I can't answer all of your questions, because I don't know all of them. But I imagine you could write a test application to figure out some of the other ones.

What happens if i call Assembly.Load(byte[]) multiple times, being that byte[] loaded from the same time?

It will load a new assembly each time you call Assembly.Load(byte[]) regardless if you use the same byte array or read it from a file each time.

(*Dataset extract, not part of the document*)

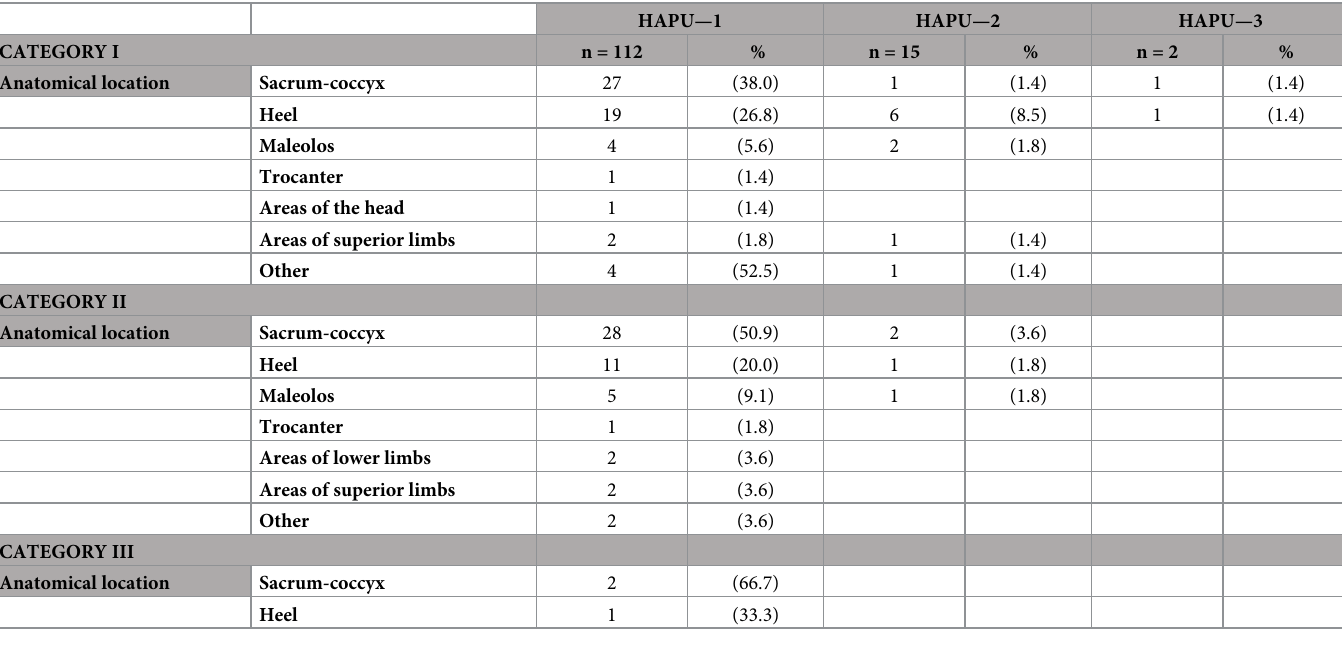
Table 4. Detailed description of HAPU by category and anatomical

You can check it out for yourself:

// WhoCares.exe is the name of this program
var bytes = File.ReadAllBytes(@"WhoCares.exe");

var asm1 = Assembly.Load(bytes);
var asm2 = Assembly.Load(bytes);
var asm3 = Assembly.Load(bytes);

var domainAssemblies = AppDomain.CurrentDomain.GetAssemblies();

foreach (var asm in domainAssemblies)
{
    Console.WriteLine(asm.FullName);
}

And the output:

mscorlib, Version=4.0.0.0, Culture=neutral, PublicKeyToken=b77a5c561934e089
WhoCares, Version=1.0.0.0, Culture=neutral, PublicKeyToken=null
WhoCares, Version=1.0.0.0, Culture=neutral, PublicKeyToken=null
WhoCares, Version=1.0.0.0, Culture=neutral, PublicKeyToken=null
WhoCares, Version=1.0.0.0, Culture=neutral, PublicKeyToken=null
Press any key to continue . . .

Is there any risk im having?

There is no Assembly.Unload or AppDomain.UnloadAssembly. You simply can't unload from an AppDomain after loading it. This means you can't free that memory, so each time you're loading the assembly, you're allocating memory you'll never get back. The only way around this would be to load the assembly in a separate AppDomain.